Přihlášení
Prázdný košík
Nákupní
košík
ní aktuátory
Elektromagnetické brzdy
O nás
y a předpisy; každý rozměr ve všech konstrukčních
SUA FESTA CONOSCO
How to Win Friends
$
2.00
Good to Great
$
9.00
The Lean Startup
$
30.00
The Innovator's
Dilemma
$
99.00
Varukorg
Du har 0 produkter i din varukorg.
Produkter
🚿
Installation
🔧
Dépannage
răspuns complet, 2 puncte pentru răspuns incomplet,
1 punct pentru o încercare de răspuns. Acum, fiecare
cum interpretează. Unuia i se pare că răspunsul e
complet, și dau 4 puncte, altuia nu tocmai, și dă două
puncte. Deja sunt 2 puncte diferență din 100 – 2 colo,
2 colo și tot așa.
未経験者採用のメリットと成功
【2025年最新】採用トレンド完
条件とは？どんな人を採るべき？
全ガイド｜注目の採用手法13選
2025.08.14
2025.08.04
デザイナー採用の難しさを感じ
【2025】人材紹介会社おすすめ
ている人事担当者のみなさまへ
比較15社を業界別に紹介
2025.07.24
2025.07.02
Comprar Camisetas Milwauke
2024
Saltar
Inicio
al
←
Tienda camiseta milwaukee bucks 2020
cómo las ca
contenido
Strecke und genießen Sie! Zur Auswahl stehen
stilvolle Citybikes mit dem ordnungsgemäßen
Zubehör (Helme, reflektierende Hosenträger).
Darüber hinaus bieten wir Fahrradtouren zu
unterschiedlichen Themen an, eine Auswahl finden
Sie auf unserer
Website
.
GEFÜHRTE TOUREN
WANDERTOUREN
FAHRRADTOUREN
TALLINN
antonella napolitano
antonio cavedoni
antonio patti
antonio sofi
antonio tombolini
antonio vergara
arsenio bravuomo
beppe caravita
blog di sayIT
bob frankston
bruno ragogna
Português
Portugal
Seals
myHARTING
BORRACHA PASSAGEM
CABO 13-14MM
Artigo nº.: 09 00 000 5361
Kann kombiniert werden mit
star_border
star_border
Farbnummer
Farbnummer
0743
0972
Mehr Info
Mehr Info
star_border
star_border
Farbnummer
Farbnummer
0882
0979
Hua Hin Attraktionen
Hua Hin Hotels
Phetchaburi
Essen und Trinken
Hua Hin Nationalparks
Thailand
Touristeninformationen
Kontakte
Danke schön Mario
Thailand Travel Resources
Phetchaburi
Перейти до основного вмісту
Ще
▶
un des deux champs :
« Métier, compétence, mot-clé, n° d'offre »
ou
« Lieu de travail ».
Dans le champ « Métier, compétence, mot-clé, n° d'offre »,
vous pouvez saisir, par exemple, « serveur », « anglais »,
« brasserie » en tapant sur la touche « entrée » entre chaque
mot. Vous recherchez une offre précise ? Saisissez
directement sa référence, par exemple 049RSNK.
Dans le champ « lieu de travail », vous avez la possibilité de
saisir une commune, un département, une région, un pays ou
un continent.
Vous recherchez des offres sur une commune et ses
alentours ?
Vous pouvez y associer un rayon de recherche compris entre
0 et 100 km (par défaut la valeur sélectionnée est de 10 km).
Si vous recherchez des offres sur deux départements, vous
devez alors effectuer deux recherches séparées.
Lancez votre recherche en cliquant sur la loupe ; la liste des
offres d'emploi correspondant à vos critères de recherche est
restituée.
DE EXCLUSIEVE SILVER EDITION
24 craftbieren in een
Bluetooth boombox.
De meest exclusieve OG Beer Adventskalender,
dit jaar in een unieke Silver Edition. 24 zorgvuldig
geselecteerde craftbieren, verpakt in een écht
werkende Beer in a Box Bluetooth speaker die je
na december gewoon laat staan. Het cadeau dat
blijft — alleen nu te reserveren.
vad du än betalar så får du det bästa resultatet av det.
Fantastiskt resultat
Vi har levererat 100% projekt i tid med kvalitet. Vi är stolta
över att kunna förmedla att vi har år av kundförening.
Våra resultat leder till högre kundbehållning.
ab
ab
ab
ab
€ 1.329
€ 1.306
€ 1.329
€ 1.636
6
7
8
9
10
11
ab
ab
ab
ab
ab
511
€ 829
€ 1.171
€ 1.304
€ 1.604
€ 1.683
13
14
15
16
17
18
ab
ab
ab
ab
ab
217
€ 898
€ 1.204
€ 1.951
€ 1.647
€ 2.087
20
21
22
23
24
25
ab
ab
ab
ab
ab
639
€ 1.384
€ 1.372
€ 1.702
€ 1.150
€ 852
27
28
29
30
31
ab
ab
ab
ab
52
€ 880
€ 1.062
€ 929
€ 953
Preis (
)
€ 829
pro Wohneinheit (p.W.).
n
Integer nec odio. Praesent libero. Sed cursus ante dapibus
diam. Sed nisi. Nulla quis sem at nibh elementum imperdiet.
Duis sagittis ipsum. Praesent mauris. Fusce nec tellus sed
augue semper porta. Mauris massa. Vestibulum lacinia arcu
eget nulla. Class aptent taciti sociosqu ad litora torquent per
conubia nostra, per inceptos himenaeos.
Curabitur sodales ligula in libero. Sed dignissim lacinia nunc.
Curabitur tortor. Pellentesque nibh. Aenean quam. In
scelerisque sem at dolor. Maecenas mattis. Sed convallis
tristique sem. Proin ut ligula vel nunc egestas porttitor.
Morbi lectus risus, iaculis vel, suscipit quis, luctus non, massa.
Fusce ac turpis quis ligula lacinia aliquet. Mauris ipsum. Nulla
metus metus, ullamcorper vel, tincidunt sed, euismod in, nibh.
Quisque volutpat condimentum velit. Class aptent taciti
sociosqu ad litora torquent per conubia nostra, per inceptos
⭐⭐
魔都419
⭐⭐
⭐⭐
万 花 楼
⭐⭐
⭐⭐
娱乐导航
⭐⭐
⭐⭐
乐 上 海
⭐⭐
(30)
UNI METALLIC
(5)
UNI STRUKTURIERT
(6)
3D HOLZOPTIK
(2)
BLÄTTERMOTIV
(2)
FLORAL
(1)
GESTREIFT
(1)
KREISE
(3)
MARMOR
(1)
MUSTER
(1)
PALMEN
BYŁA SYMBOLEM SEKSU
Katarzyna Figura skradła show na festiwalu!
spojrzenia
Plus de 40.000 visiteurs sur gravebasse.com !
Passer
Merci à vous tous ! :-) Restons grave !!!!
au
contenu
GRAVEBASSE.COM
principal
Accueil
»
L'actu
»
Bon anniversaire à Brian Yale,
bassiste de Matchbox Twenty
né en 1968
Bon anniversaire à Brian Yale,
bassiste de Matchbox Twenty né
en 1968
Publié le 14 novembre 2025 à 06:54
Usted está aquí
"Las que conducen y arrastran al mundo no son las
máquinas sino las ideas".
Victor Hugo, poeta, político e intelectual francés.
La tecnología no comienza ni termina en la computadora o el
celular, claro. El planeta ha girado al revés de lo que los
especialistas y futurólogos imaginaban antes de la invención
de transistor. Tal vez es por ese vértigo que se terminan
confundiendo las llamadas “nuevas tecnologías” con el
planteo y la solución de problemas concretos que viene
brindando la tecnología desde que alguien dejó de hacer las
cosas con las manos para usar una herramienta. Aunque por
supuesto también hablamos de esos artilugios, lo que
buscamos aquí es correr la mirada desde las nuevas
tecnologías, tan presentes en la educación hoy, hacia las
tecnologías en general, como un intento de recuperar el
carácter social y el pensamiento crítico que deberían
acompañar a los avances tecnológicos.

TASK DETAILS: Reproduce exactly what is written in the listing above.

RESULT OF THIS TASK:
Přihlášení
Prázdný košík
Nákupní
košík
ní aktuátory
Elektromagnetické brzdy
O nás
y a předpisy; každý rozměr ve všech konstrukčních
SUA FESTA CONOSCO
How to Win Friends
$
2.00
Good to Great
$
9.00
The Lean Startup
$
30.00
The Innovator's
Dilemma
$
99.00
Varukorg
Du har 0 produkter i din varukorg.
Produkter
🚿
Installation
🔧
Dépannage
răspuns complet, 2 puncte pentru răspuns incomplet,
1 punct pentru o încercare de răspuns. Acum, fiecare
cum interpretează. Unuia i se pare că răspunsul e
complet, și dau 4 puncte, altuia nu tocmai, și dă două
puncte. Deja sunt 2 puncte diferență din 100 – 2 colo,
2 colo și tot așa.
未経験者採用のメリットと成功
【2025年最新】採用トレンド完
条件とは？どんな人を採るべき？
全ガイド｜注目の採用手法13選
2025.08.14
2025.08.04
デザイナー採用の難しさを感じ
【2025】人材紹介会社おすすめ
ている人事担当者のみなさまへ
比較15社を業界別に紹介
2025.07.24
2025.07.02
Comprar Camisetas Milwauke
2024
Saltar
Inicio
al
←
Tienda camiseta milwaukee bucks 2020
cómo las ca
contenido
Strecke und genießen Sie! Zur Auswahl stehen
stilvolle Citybikes mit dem ordnungsgemäßen
Zubehör (Helme, reflektierende Hosenträger).
Darüber hinaus bieten wir Fahrradtouren zu
unterschiedlichen Themen an, eine Auswahl finden
Sie auf unserer
Website
.
GEFÜHRTE TOUREN
WANDERTOUREN
FAHRRADTOUREN
TALLINN
antonella napolitano
antonio cavedoni
antonio patti
antonio sofi
antonio tombolini
antonio vergara
arsenio bravuomo
beppe caravita
blog di sayIT
bob frankston
bruno ragogna
Português
Portugal
Seals
myHARTING
BORRACHA PASSAGEM
CABO 13-14MM
Artigo nº.: 09 00 000 5361
Kann kombiniert werden mit
star_border
star_border
Farbnummer
Farbnummer
0743
0972
Mehr Info
Mehr Info
star_border
star_border
Farbnummer
Farbnummer
0882
0979
Hua Hin Attraktionen
Hua Hin Hotels
Phetchaburi
Essen und Trinken
Hua Hin Nationalparks
Thailand
Touristeninformationen
Kontakte
Danke schön Mario
Thailand Travel Resources
Phetchaburi
Перейти до основного вмісту
Ще
▶
un des deux champs :
« Métier, compétence, mot-clé, n° d'offre »
ou
« Lieu de travail ».
Dans le champ « Métier, compétence, mot-clé, n° d'offre »,
vous pouvez saisir, par exemple, « serveur », « anglais »,
« brasserie » en tapant sur la touche « entrée » entre chaque
mot. Vous recherchez une offre précise ? Saisissez
directement sa référence, par exemple 049RSNK.
Dans le champ « lieu de travail », vous avez la possibilité de
saisir une commune, un département, une région, un pays ou
un continent.
Vous recherchez des offres sur une commune et ses
alentours ?
Vous pouvez y associer un rayon de recherche compris entre
0 et 100 km (par défaut la valeur sélectionnée est de 10 km).
Si vous recherchez des offres sur deux départements, vous
devez alors effectuer deux recherches séparées.
Lancez votre recherche en cliquant sur la loupe ; la liste des
offres d'emploi correspondant à vos critères de recherche est
restituée.
DE EXCLUSIEVE SILVER EDITION
24 craftbieren in een
Bluetooth boombox.
De meest exclusieve OG Beer Adventskalender,
dit jaar in een unieke Silver Edition. 24 zorgvuldig
geselecteerde craftbieren, verpakt in een écht
werkende Beer in a Box Bluetooth speaker die je
na december gewoon laat staan. Het cadeau dat
blijft — alleen nu te reserveren.
vad du än betalar så får du det bästa resultatet av det.
Fantastiskt resultat
Vi har levererat 100% projekt i tid med kvalitet. Vi är stolta
över att kunna förmedla att vi har år av kundförening.
Våra resultat leder till högre kundbehållning.
ab
ab
ab
ab
€ 1.329
€ 1.306
€ 1.329
€ 1.636
6
7
8
9
10
11
ab
ab
ab
ab
ab
511
€ 829
€ 1.171
€ 1.304
€ 1.604
€ 1.683
13
14
15
16
17
18
ab
ab
ab
ab
ab
217
€ 898
€ 1.204
€ 1.951
€ 1.647
€ 2.087
20
21
22
23
24
25
ab
ab
ab
ab
ab
639
€ 1.384
€ 1.372
€ 1.702
€ 1.150
€ 852
27
28
29
30
31
ab
ab
ab
ab
52
€ 880
€ 1.062
€ 929
€ 953
Preis (
)
€ 829
pro Wohneinheit (p.W.).
n
Integer nec odio. Praesent libero. Sed cursus ante dapibus
diam. Sed nisi. Nulla quis sem at nibh elementum imperdiet.
Duis sagittis ipsum. Praesent mauris. Fusce nec tellus sed
augue semper porta. Mauris massa. Vestibulum lacinia arcu
eget nulla. Class aptent taciti sociosqu ad litora torquent per
conubia nostra, per inceptos himenaeos.
Curabitur sodales ligula in libero. Sed dignissim lacinia nunc.
Curabitur tortor. Pellentesque nibh. Aenean quam. In
scelerisque sem at dolor. Maecenas mattis. Sed convallis
tristique sem. Proin ut ligula vel nunc egestas porttitor.
Morbi lectus risus, iaculis vel, suscipit quis, luctus non, massa.
Fusce ac turpis quis ligula lacinia aliquet. Mauris ipsum. Nulla
metus metus, ullamcorper vel, tincidunt sed, euismod in, nibh.
Quisque volutpat condimentum velit. Class aptent taciti
sociosqu ad litora torquent per conubia nostra, per inceptos
⭐⭐
魔都419
⭐⭐
⭐⭐
万 花 楼
⭐⭐
⭐⭐
娱乐导航
⭐⭐
⭐⭐
乐 上 海
⭐⭐
(30)
UNI METALLIC
(5)
UNI STRUKTURIERT
(6)
3D HOLZOPTIK
(2)
BLÄTTERMOTIV
(2)
FLORAL
(1)
GESTREIFT
(1)
KREISE
(3)
MARMOR
(1)
MUSTER
(1)
PALMEN
BYŁA SYMBOLEM SEKSU
Katarzyna Figura skradła show na festiwalu!
spojrzenia
Plus de 40.000 visiteurs sur gravebasse.com !
Passer
Merci à vous tous ! :-) Restons grave !!!!
au
contenu
GRAVEBASSE.COM
principal
Accueil
»
L'actu
»
Bon anniversaire à Brian Yale,
bassiste de Matchbox Twenty
né en 1968
Bon anniversaire à Brian Yale,
bassiste de Matchbox Twenty né
en 1968
Publié le 14 novembre 2025 à 06:54
Usted está aquí
"Las que conducen y arrastran al mundo no son las
máquinas sino las ideas".
Victor Hugo, poeta, político e intelectual francés.
La tecnología no comienza ni termina en la computadora o el
celular, claro. El planeta ha girado al revés de lo que los
especialistas y futurólogos imaginaban antes de la invención
de transistor. Tal vez es por ese vértigo que se terminan
confundiendo las llamadas “nuevas tecnologías” con el
planteo y la solución de problemas concretos que viene
brindando la tecnología desde que alguien dejó de hacer las
cosas con las manos para usar una herramienta. Aunque por
supuesto también hablamos de esos artilugios, lo que
buscamos aquí es correr la mirada desde las nuevas
tecnologías, tan presentes en la educación hoy, hacia las
tecnologías en general, como un intento de recuperar el
carácter social y el pensamiento crítico que deberían
acompañar a los avances tecnológicos.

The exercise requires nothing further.